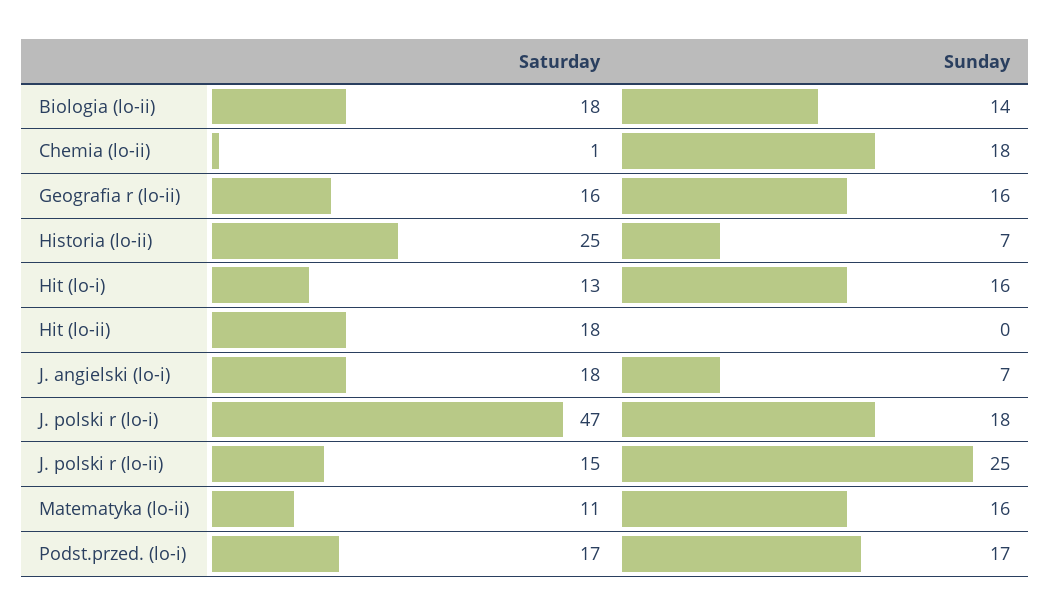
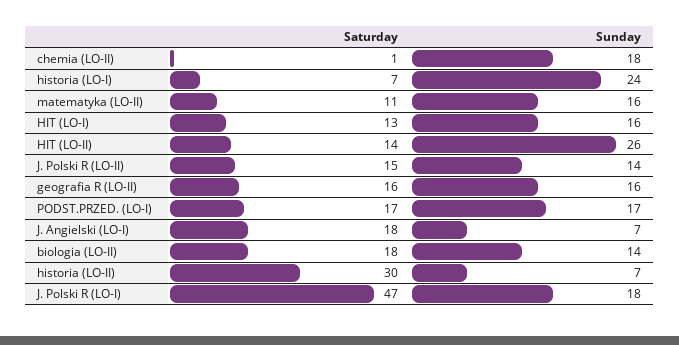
  {
    "Saturday": {
      "Biologia (lo-ii)": 18,
      "Chemia (lo-ii)": 1,
      "Geografia r (lo-ii)": 16,
-     "Historia (lo-ii)": 25,
+     "Historia (lo-ii)": 30,
      "Hit (lo-i)": 13,
-     "Hit (lo-ii)": 18,
+     "Hit (lo-ii)": 14,
      "J. angielski (lo-i)": 18,
      "J. polski r (lo-i)": 47,
      "J. polski r (lo-ii)": 15,
      "Matematyka (lo-ii)": 11,
-     "Podst.przed. (lo-i)": 17
+     "Podst.przed. (lo-i)": 17,
+     "historia (LO-I)": 7
    },
    "Sunday": {
      "Biologia (lo-ii)": 14,
      "Chemia (lo-ii)": 18,
      "Geografia r (lo-ii)": 16,
      "Historia (lo-ii)": 7,
      "Hit (lo-i)": 16,
-     "Hit (lo-ii)": 0,
+     "Hit (lo-ii)": 26,
      "J. angielski (lo-i)": 7,
      "J. polski r (lo-i)": 18,
-     "J. polski r (lo-ii)": 25,
+     "J. polski r (lo-ii)": 14,
      "Matematyka (lo-ii)": 16,
-     "Podst.przed. (lo-i)": 17
+     "Podst.przed. (lo-i)": 17,
+     "historia (LO-I)": 24
    }
  }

##########

**YOUR GOAL**: Using the listing above, say how many of its lines contain the string "Matematyka", giving nothing but the figure.

**EXERCISE ANSWER**: 2